EXERCISE GOAL:
Reproduce verbatim the stretch from the line containing "What is the smallest value displayed?" through the end of the entries below, omitting the pictures.

EXERCISE INPUT:
****

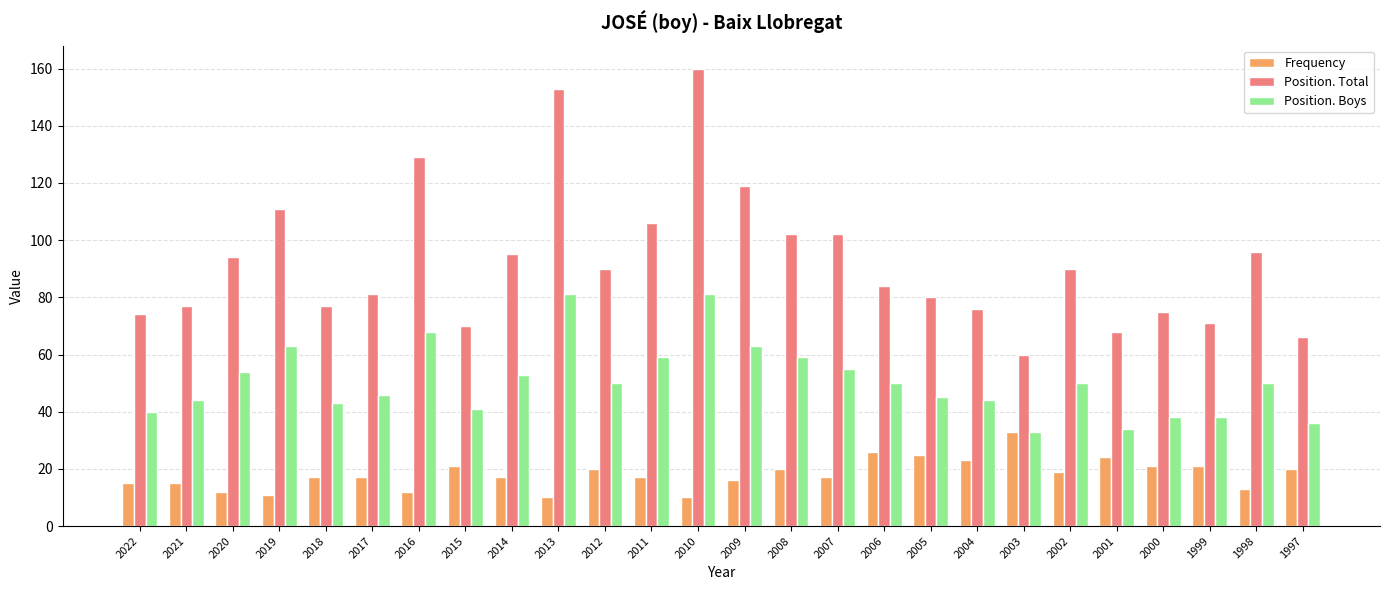

Reading left to right, list all the values displayed in this chart.

Frequency: 2022=15	2021=15	2020=12	2019=11	2018=17	2017=17	2016=12	2015=21	2014=17	2013=10	2012=20	2011=17	2010=10	2009=16	2008=20	2007=17	2006=26	2005=25	2004=23	2003=33	2002=19	2001=24	2000=21	1999=21	1998=13	1997=20
Position. Total: 2022=74	2021=77	2020=94	2019=111	2018=77	2017=81	2016=129	2015=70	2014=95	2013=153	2012=90	2011=106	2010=160	2009=119	2008=102	2007=102	2006=84	2005=80	2004=76	2003=60	2002=90	2001=68	2000=75	1999=71	1998=96	1997=66
Position. Boys: 2022=40	2021=44	2020=54	2019=63	2018=43	2017=46	2016=68	2015=41	2014=53	2013=81	2012=50	2011=59	2010=81	2009=63	2008=59	2007=55	2006=50	2005=45	2004=44	2003=33	2002=50	2001=34	2000=38	1999=38	1998=50	1997=36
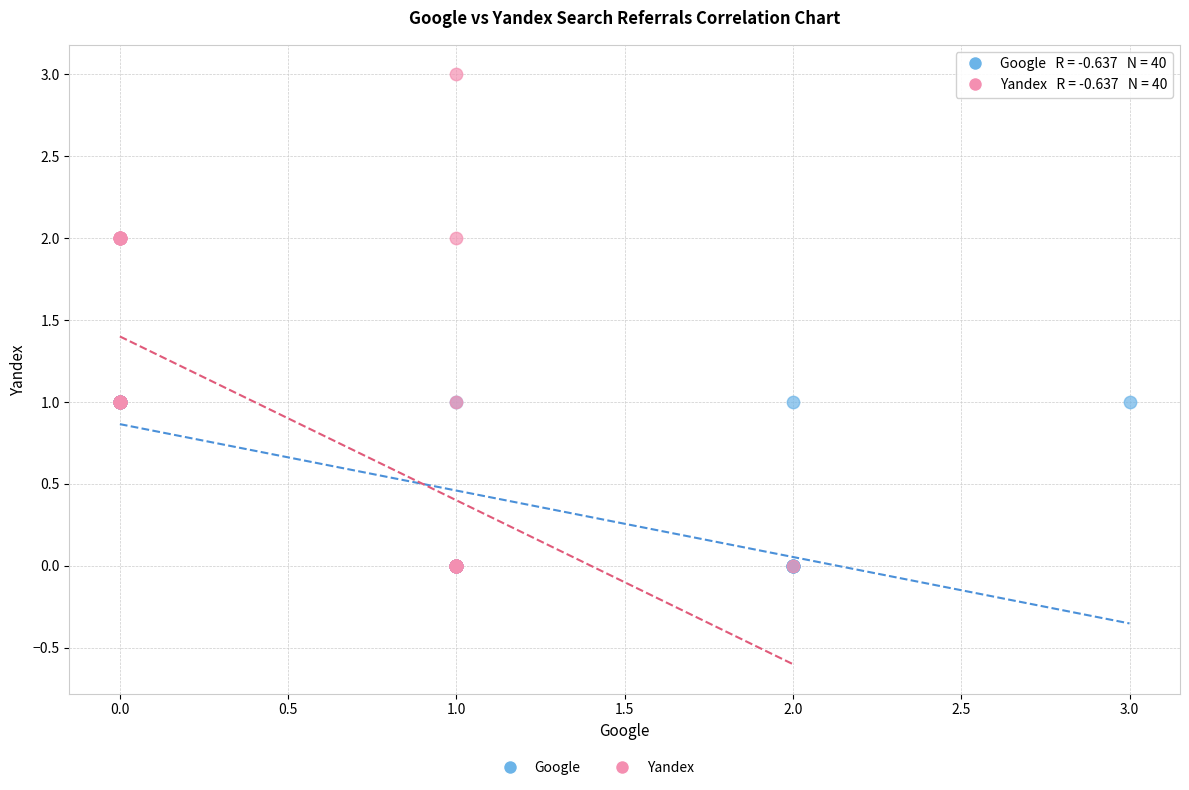

Which series contains the highest Y value?

Yandex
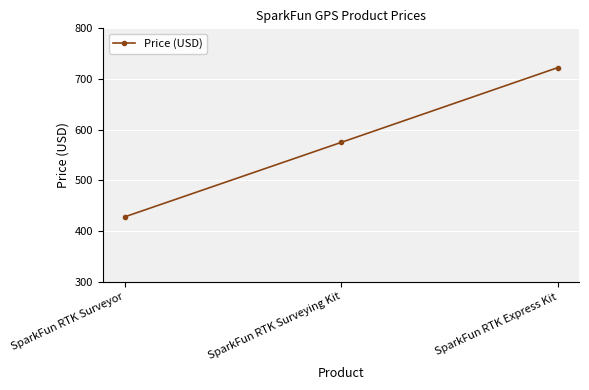

Is this an area chart (filled region under the line)?

No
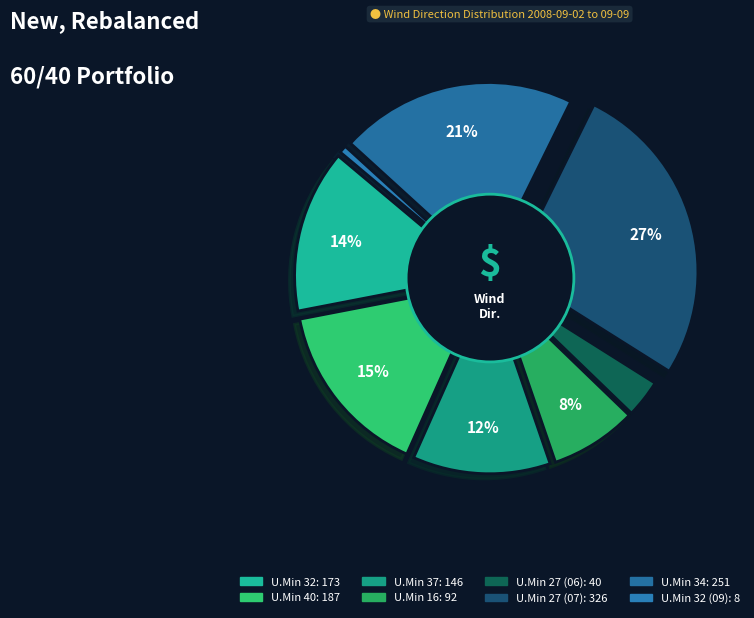

Do 32% and 37% together represent more than half of the pie?

No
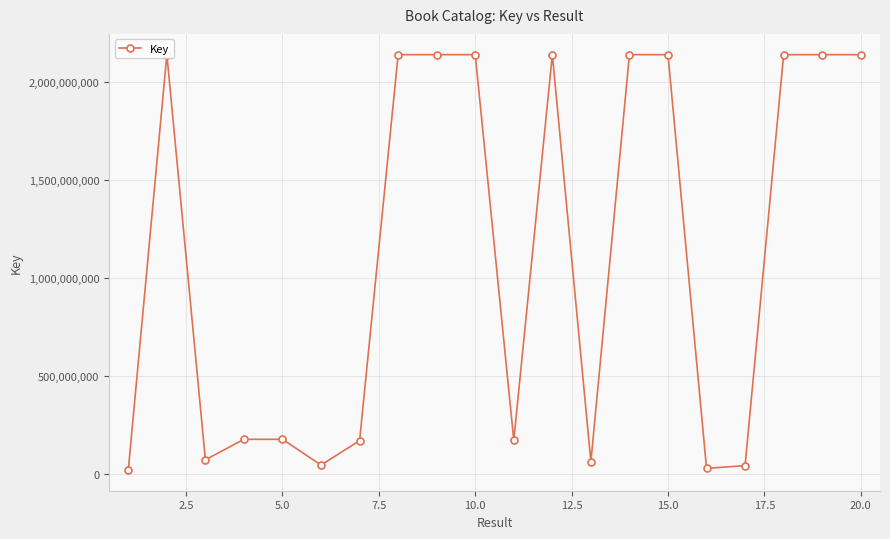

What is the smallest value displayed?

19972155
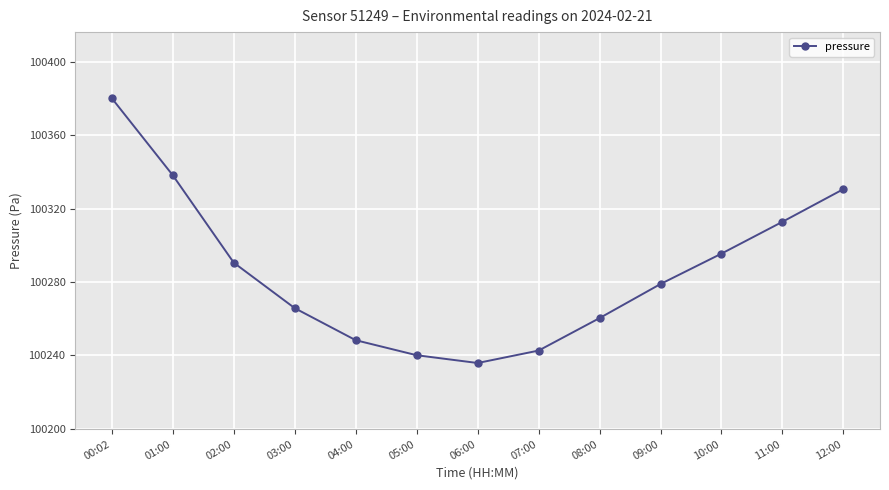

Rank the categories by value from lowest to highest.

06:00, 05:00, 07:00, 04:00, 08:00, 03:00, 09:00, 02:00, 10:00, 11:00, 12:00, 01:00, 00:02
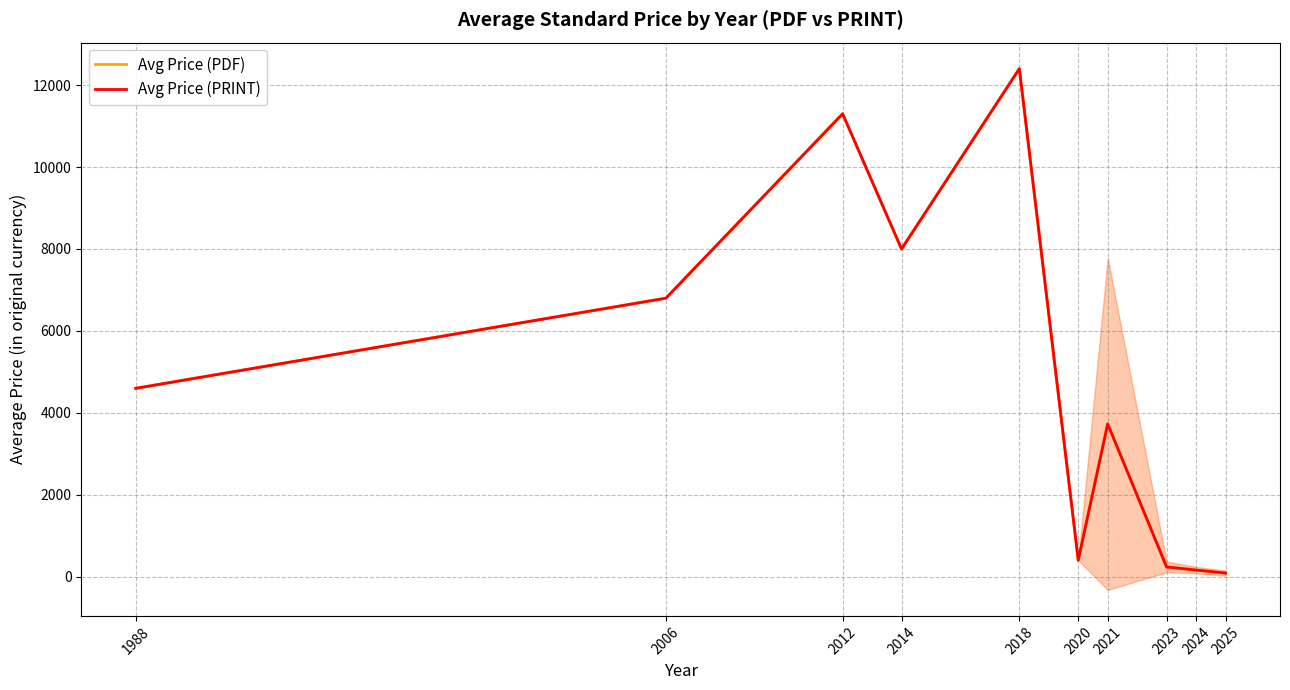

What is the value of the Avg Price (PDF) point at the 2nd from the left?

6800.0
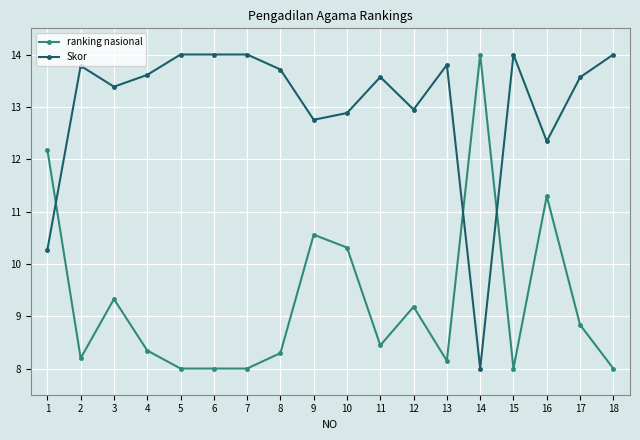

How many series are shown in this chart?

2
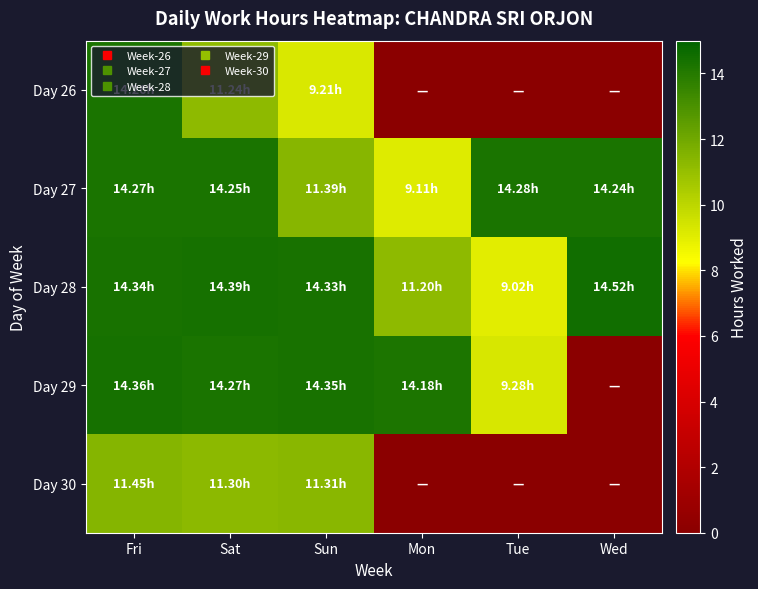

Count the number of categories in the chart.

6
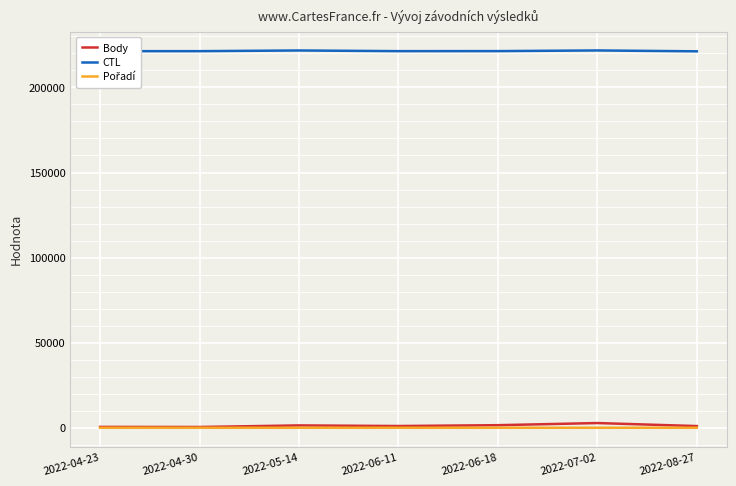

Does the chart display data point markers on the line(s)?

No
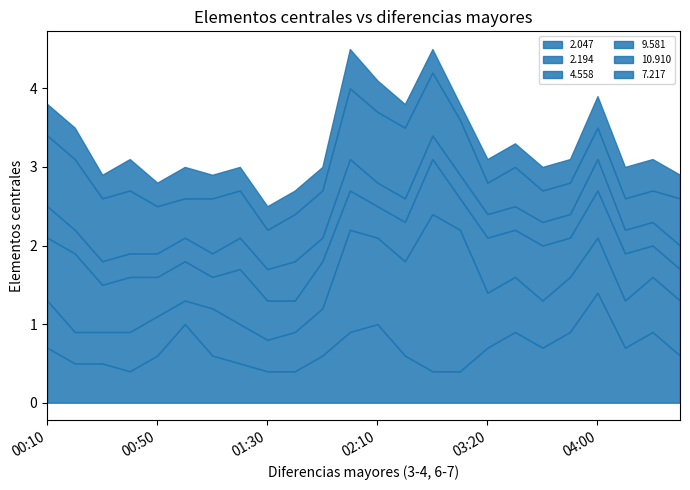

What is the sum of the 9.581 values at 02:10 and 02:20?

0.6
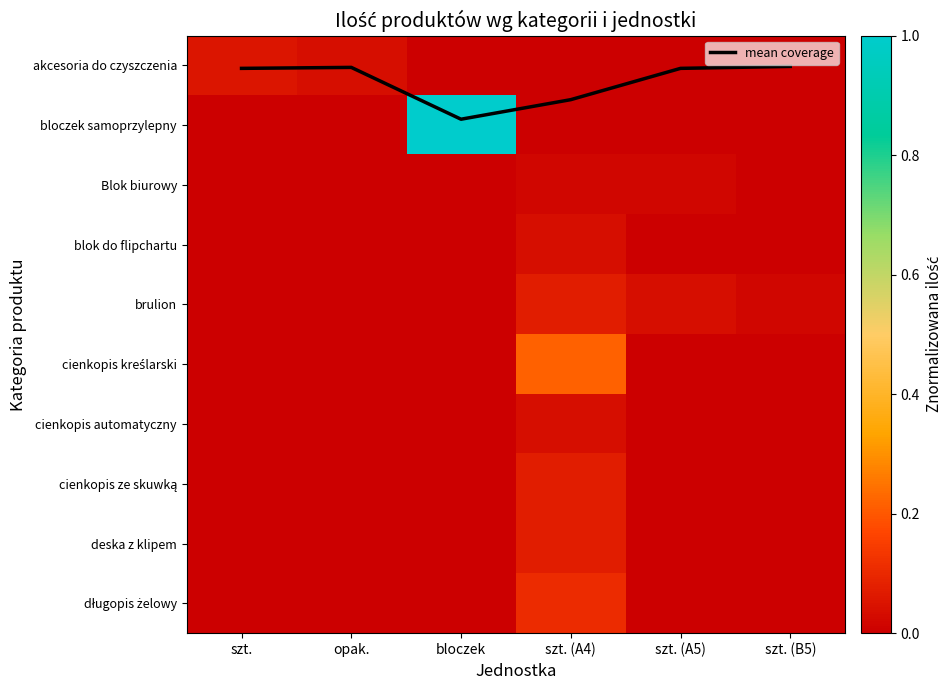

At which label is brulion closest to 0?

szt.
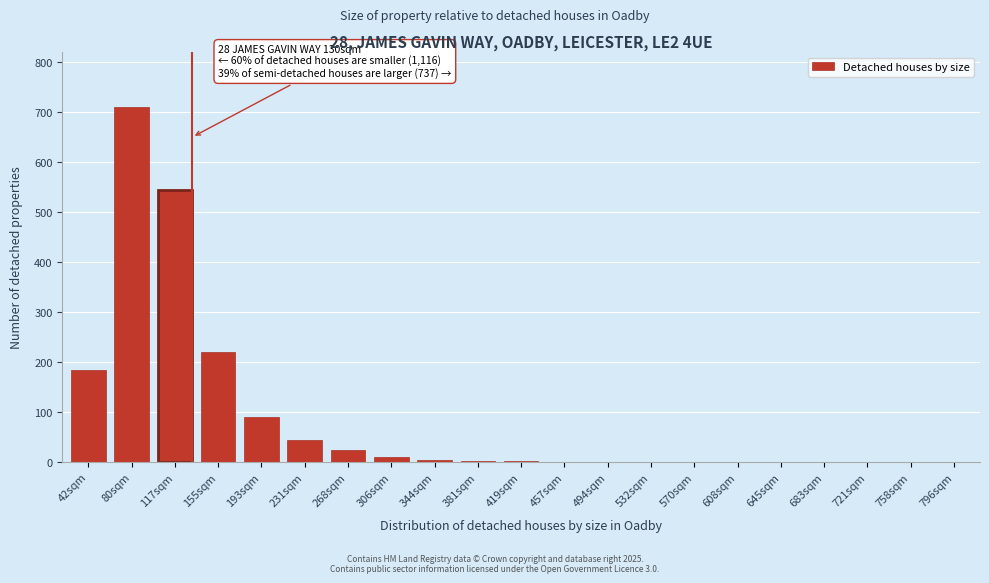

Which label corresponds to the largest value in the chart?

80sqm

****

RESPONSE TO THIS EXERCISE:
What is the smallest value displayed?

19972155

Rank the categories by value from lowest to highest.

06:00, 05:00, 07:00, 04:00, 08:00, 03:00, 09:00, 02:00, 10:00, 11:00, 12:00, 01:00, 00:02

What is the value of the Avg Price (PDF) point at the 2nd from the left?

6800.0

How many series are shown in this chart?

2

Count the number of categories in the chart.

6

Does the chart display data point markers on the line(s)?

No

What is the sum of the 9.581 values at 02:10 and 02:20?

0.6

At which label is brulion closest to 0?

szt.

Which label corresponds to the largest value in the chart?

80sqm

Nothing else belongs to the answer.